Het Voorzitterschap wenst tijdens de top een gemeenschappelijke
verklaring van de EU en Oekraïne af te geven. Over de inhoud van deze
politieke verklaring zijn de onderhandelingen met Oekraïne nog gaande.
Een aantal lidstaten, waaronder Nederland, benadrukte dat ook in deze
politieke verklaring Oekraïne op geen enkele wijze een perspectief op
EU-lidmaatschap mag worden geboden.
Zimbabwe
De Raad besprak de ontwikkelingen in Zimbabwe en stelde vast dat nog
altijd sprake is van geweld, mensenrechtenschendingen en het verder
ineenstorten van de economie.
De ondertekening van het Memorandum of Understanding tussen de
betrokken partijen in Zimbabwe op 21 juli jl. werd door de Raad
verwelkomd als een eerste belangrijke stap in het
onderhandelingsproces dat zou moeten leiden tot een overgangsregering,
die de wil van de Zimbabwaanse bevolking reflecteert.
De Raad onderstreepte unaniem het belang van handhaving van de druk op
het regime en stemde derhalve in met de aanscherping van het huidige
EU-sanctieregime. Deze aanscherping bestaat uit uitbreiding van de
lijst met personen en entiteiten van wie tegoeden zijn bevroren en
voor wie reisrestricties gelden. Dit betreft met name leden van de
veiligheidsdiensten die operationeel leiding hebben gegeven aan de
campagne van intimidatie en geweld tijdens de verkiezingen. Tevens is
door de Raad besloten om de uitzonderingsbepalingen op de
reisrestricties die gelden voor deze personen verder in te perken.
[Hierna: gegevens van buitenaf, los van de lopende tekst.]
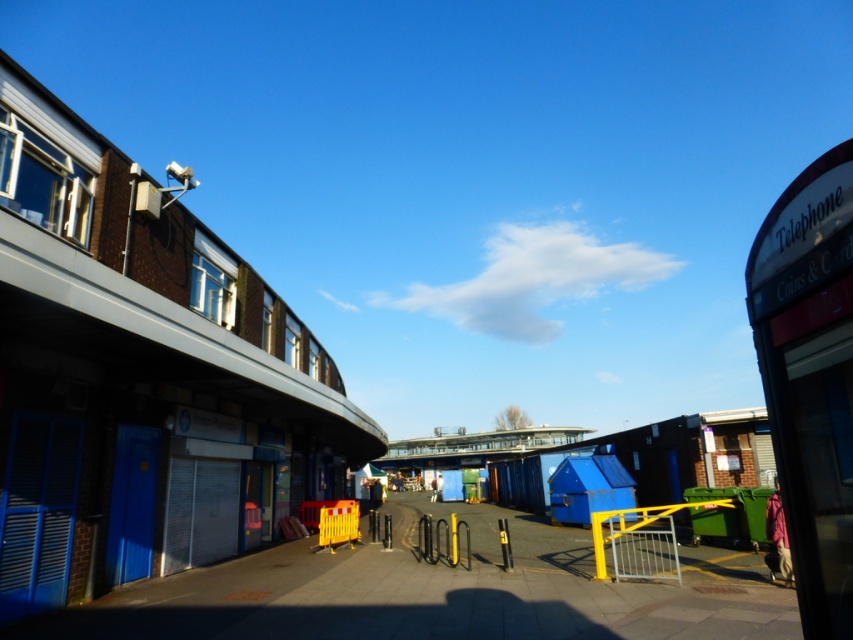
Which of these two, blue corrugated metal beach hut at left or white plastic telephone booth at right, stands taller?

Standing taller between the two is blue corrugated metal beach hut at left.

Is the position of blue corrugated metal beach hut at left more distant than that of white plastic telephone booth at right?

Yes.

Is point (9, 198) positioned in front of point (793, 250)?

No, it is not.

The height and width of the screenshot is (640, 853). In order to click on blue corrugated metal beach hut at left in this screenshot , I will do `click(140, 372)`.

Does point (769, 316) come behind point (567, 435)?

No.

Which is in front, point (834, 262) or point (451, 449)?

Positioned in front is point (834, 262).

Which is behind, point (833, 244) or point (509, 436)?

The point (509, 436) is more distant.

This screenshot has width=853, height=640. I want to click on white plastic telephone booth at right, so click(x=810, y=376).

Between point (375, 451) and point (521, 435), which one is positioned behind?

The point (521, 435) is more distant.

Is blue corrugated metal beach hut at left to the left of blue metallic bridge at center from the viewer's perspective?

Yes, blue corrugated metal beach hut at left is to the left of blue metallic bridge at center.

In order to click on blue corrugated metal beach hut at left in this screenshot , I will do `click(140, 372)`.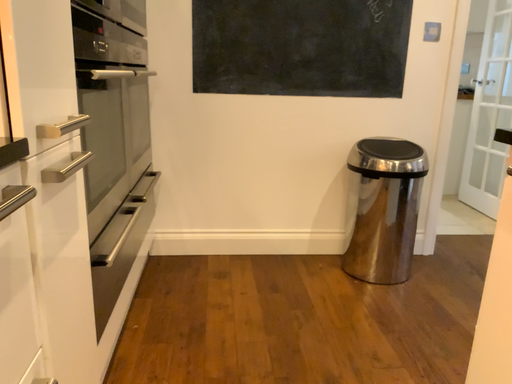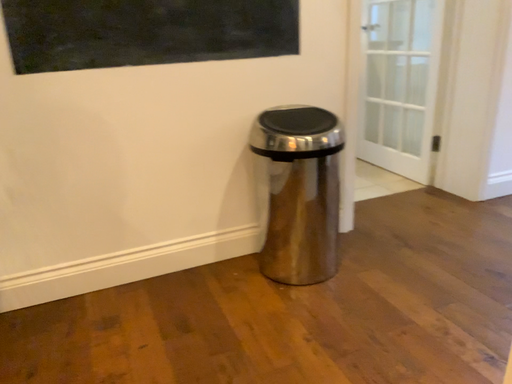
Question: How did the camera likely rotate when shooting the video?

Choices:
 (A) rotated left
 (B) rotated right

Answer: (B)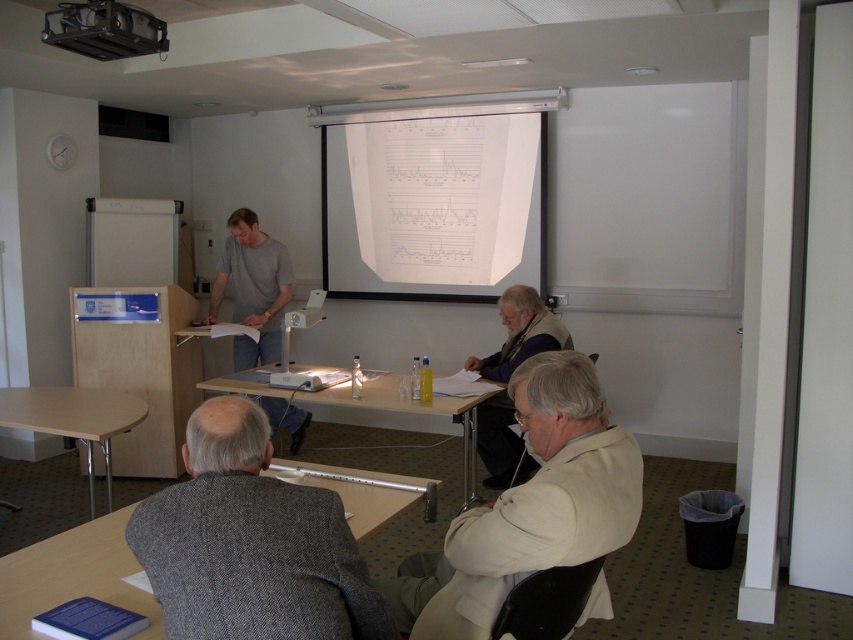
Question: Can you confirm if wooden table at lower center is positioned below light beige sweater at center?

Choices:
 (A) yes
 (B) no

Answer: (A)

Question: Which point is closer to the camera?

Choices:
 (A) (137, 42)
 (B) (531, 424)

Answer: (B)

Question: Does wooden table at lower center appear on the left side of wooden table at center?

Choices:
 (A) yes
 (B) no

Answer: (A)

Question: Is gray cotton shirt at center thinner than light beige sweater at center?

Choices:
 (A) yes
 (B) no

Answer: (A)

Question: Which object is farther from the camera taking this photo?

Choices:
 (A) light beige sweater at center
 (B) metallic projector at upper left
 (C) light brown wooden table at lower left

Answer: (A)

Question: Which point is farther from the camera taking this photo?

Choices:
 (A) (265, 348)
 (B) (141, 410)

Answer: (A)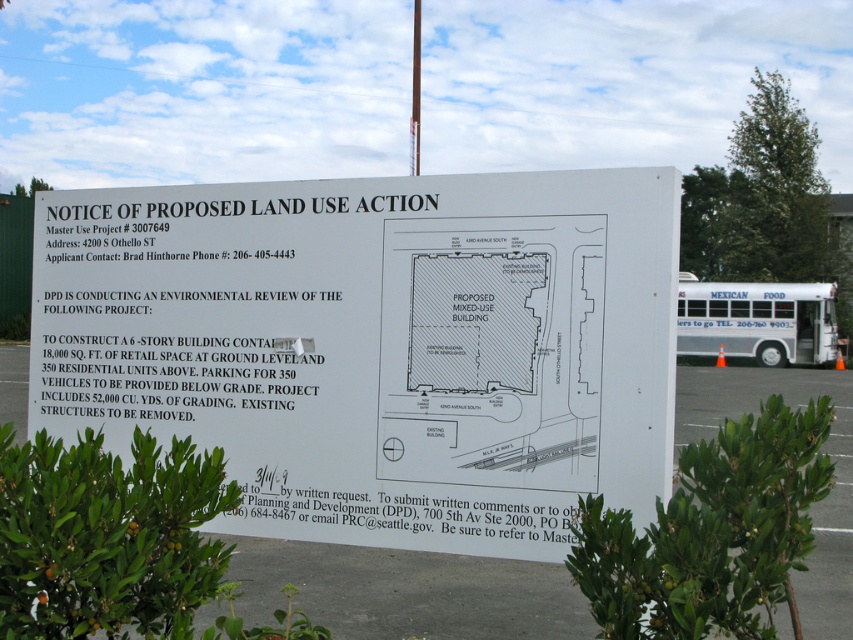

Dit
betreft ook inperking van de uitzondering op visumverlening aan
personen die deel wensen te nemen aan EU-bijeenkomsten.
Voorts werd besloten dat, in het geval een acceptabel
onderhandelingsresultaat uitblijft, tijdens de volgende Raad zal
worden gesproken over de mogelijkheid van het nemen van additionele
sanctiemaatregelen.
Tsjaad/Centraal Afrikaanse Republiek
De ministers van Buitenlandse Zaken spraken over de EVDB-missie EUFOR
Tchad/RCA, mede op basis van een tussentijds evaluatierapport van
SG/HV Solana inzake de politieke, humanitaire en veiligheidssituatie
in Tsjaad en de opvolging van de EUFOR-missie in 2009. De ministers
waren het erover eens dat de missie conform het mandaat effectief
heeft opgetreden ter bescherming van vluchtelingen, ontheemden en
niet-gouvernementele hulporganisaties.
Als gevolg van de aanwezigheid van EUFOR hebben kleine groepen
ontheemden kunnen terugkeren naar hun plaats van herkomst en is er een
begin gemaakt met de wederopbouw van enkele dorpen. Ook opende EUFOR
reële mogelijkheden voor het hervatten van hulpwerkzaamheden door
NGO's.
De ministers waren eensgezind over het feit dat zonder EUFOR's
aanwezigheid de veiligheidssituatie in Tsjaad veel slechter zou zijn
geweest. Tegelijkertijd bleef de politieke en veiligheidsituatie in de
regio uiterst fragiel en was het duidelijk dat er direct na het
aflopen van EUFOR's mandaatsperiode op 15 maart 2009 een
opvolgingsmissie klaar moest staan om de taken over te nemen.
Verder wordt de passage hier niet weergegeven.